Estimated or budgeted cost and operating data for three companies for 2015 are given below:

 

                                                                  Company X                 Company Y            Company Z

Units to be produced                                 10,000                                     8,000            12,000

Machine- hours                                         50,000                                   10,000              6,000

Direct labour- hours                                  12,000                                   16,000            36,000

Direct labour cost                                      $48,000                                $64,000            $150,000

Factory overhead cost                               150,000                                  40,000                60,000

 

Predetermined overhead rates are calculated on the following bases in the three companies:

 

                                                                  Overhead rate based on

Company X                                                Machine-hours

Company Y                                                Direct labour-hours

Company Z                                                Direct labour cost

 

Required:

 

a.   Calculate the predetermined overhead rate to be used in each company during 2015.

b.   Assume that three jobs are worked on during 2015 in company X. Machine-hours recorded by jobs are:           job 23, 21,000 hours; job 29, 16,000 hours; and job 31, 11,000 hours.
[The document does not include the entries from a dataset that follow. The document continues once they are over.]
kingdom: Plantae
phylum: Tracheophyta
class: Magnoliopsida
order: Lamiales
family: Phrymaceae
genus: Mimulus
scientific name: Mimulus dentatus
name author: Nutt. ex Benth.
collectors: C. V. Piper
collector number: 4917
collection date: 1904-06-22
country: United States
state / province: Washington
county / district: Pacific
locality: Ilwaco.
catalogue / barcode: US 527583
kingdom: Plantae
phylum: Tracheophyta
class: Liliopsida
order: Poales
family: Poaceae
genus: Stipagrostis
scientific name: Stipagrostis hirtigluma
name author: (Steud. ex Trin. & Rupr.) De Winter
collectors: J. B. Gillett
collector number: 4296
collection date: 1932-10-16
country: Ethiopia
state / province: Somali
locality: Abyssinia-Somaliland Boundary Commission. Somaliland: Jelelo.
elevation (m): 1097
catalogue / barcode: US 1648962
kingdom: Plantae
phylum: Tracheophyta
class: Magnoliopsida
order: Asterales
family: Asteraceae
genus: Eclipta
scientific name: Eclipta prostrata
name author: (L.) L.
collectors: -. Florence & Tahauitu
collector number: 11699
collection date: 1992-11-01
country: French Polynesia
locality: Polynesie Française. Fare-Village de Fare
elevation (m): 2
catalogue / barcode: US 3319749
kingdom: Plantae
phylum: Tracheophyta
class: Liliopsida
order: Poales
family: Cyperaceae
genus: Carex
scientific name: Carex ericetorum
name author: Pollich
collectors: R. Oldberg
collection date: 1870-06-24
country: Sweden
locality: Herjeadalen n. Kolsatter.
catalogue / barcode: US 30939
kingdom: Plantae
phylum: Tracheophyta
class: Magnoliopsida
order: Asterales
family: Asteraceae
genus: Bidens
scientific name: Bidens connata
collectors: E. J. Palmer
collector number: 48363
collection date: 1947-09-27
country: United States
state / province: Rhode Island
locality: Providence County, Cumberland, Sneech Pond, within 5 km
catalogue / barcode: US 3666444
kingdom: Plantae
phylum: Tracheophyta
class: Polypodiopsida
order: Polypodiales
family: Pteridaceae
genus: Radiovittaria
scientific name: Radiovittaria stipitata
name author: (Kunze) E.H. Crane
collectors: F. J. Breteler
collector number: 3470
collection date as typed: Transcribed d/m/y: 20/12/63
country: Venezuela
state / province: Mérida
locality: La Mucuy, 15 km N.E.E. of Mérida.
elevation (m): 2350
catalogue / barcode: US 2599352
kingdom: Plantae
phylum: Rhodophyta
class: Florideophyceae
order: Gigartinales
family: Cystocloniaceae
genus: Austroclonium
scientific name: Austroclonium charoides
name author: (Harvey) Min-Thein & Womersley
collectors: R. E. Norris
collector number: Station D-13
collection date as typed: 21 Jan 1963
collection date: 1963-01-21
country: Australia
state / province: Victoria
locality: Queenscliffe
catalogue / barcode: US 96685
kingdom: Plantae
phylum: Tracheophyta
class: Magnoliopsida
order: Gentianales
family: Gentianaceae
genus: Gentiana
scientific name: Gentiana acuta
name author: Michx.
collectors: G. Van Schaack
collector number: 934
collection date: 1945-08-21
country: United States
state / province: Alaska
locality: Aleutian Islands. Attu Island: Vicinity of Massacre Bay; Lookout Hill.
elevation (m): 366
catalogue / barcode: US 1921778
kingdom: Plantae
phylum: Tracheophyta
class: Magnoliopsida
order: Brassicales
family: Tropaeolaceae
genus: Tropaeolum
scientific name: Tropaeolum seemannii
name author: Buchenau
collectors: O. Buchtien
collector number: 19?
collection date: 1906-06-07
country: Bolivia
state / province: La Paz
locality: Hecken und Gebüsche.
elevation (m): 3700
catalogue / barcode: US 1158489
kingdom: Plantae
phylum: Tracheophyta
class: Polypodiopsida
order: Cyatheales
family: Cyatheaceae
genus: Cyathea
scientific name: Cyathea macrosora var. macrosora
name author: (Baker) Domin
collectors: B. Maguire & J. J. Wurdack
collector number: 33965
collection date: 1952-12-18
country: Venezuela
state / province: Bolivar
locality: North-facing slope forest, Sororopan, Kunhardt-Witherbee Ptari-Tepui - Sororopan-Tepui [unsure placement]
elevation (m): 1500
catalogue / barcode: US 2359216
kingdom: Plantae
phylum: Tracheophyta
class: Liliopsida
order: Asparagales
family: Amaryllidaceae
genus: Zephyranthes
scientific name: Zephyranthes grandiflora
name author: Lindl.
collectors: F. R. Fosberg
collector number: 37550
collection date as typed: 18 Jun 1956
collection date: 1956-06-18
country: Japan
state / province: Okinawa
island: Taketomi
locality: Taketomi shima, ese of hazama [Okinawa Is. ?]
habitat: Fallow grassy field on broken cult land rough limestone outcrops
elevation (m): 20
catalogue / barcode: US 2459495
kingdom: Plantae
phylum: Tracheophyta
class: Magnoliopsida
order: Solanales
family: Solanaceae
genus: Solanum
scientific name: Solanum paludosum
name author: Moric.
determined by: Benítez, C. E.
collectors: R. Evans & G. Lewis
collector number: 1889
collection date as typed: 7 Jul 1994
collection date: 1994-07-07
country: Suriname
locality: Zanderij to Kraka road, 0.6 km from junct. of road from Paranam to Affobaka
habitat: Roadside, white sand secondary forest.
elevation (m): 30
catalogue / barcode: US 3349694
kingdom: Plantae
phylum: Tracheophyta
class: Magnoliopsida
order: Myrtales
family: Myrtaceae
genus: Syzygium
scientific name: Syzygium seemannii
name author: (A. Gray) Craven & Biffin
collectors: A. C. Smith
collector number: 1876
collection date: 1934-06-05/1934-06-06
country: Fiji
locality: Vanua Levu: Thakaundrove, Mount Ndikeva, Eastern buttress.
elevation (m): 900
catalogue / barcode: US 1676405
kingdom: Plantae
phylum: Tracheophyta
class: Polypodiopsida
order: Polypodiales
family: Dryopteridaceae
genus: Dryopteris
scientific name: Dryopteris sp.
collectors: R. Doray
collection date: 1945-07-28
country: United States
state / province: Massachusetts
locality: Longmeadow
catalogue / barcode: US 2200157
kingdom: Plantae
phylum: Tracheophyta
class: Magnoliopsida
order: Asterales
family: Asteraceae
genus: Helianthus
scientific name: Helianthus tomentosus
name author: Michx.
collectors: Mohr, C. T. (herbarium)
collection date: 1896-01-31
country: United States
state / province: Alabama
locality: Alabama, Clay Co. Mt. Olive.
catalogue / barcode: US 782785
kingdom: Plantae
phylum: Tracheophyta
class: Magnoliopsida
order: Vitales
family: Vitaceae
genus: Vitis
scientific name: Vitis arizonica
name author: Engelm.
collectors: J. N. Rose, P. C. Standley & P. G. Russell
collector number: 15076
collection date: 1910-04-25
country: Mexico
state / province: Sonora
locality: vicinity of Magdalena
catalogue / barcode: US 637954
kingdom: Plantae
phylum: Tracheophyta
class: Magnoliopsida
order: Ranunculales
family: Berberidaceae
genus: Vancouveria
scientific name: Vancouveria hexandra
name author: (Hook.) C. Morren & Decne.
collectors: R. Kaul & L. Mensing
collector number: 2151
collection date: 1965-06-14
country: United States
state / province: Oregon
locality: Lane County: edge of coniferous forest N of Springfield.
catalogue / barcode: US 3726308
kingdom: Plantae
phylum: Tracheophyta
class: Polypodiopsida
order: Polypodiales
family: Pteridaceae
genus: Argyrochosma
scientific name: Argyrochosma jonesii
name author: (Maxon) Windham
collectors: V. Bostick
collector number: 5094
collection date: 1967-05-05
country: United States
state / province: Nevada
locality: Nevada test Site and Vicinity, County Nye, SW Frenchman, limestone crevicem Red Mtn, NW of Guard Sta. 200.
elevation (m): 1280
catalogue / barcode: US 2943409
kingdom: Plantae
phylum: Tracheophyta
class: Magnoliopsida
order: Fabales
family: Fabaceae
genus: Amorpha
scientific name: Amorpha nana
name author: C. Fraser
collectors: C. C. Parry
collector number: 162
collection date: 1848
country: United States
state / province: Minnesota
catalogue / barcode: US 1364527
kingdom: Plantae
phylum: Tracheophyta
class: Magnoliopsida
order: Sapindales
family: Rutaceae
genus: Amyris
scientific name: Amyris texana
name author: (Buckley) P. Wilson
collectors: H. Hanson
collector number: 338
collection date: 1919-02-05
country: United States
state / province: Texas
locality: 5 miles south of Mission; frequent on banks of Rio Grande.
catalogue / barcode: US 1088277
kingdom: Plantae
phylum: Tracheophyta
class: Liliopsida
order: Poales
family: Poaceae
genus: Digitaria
How much overhead will the          company apply to work in process? If actual overhead costs total $149,000 for 2015, will overhead be    over- or under-applied? By how much?

 

 

 

 

 

 

QUESTION 5 (5 MARKS)

           

Tony’s Textile Company sells shirts for men and boys. The average selling price and variable cost for each product are as follows:

 

                                       Men's                                       Boys'

            Selling Price       $28.80            Selling Price       $24.00

            Variable Cost     $20.40            Variable Cost     $16.80

           

Fixed costs are $38,400.

 

Required:

 

a.     What is the breakeven point in units for each type of shirt, assuming the sales mix is 2:1 in favor of men's shirts?

b.     What is the operating income, assuming the sales mix is 2:1 in favor of men's shirts, and sales total 9,000 shirts? 

 

 

QUESTION 6 (5 MARKS)

 

The Wilson River Company uses a job order cost system.

The table below provides selected data on the three jobs worked on during the company’s first month of operations:

 

                                                                                   Job 101           Job 102           Job 103           

Units of product in the job                                            2,000               1,800               1,500

Direct labor hours worked                                             1,200               1,000                  600

Direct material cost                                                        3,200               3,980               1,200

Direct labor cost                                                                                    6,000               5,000            3,000

 

Actual overhead costs of $5,880 were incurred during the month. Manufacturing overhead is

applied to production on the basis of direct labor-hours at a predetermined rate of $2 per hour.

Jobs 101 and 102 were completed during the month, job 103 was not completed.

 

Required:

a.      Calculate the amount of manufacturing overhead that would have been charged to each job

         during the month.

b.      Calculate the unit cost of jobs 101 and 102

c.      What is the balance of Work-in-Process account at the end of the month?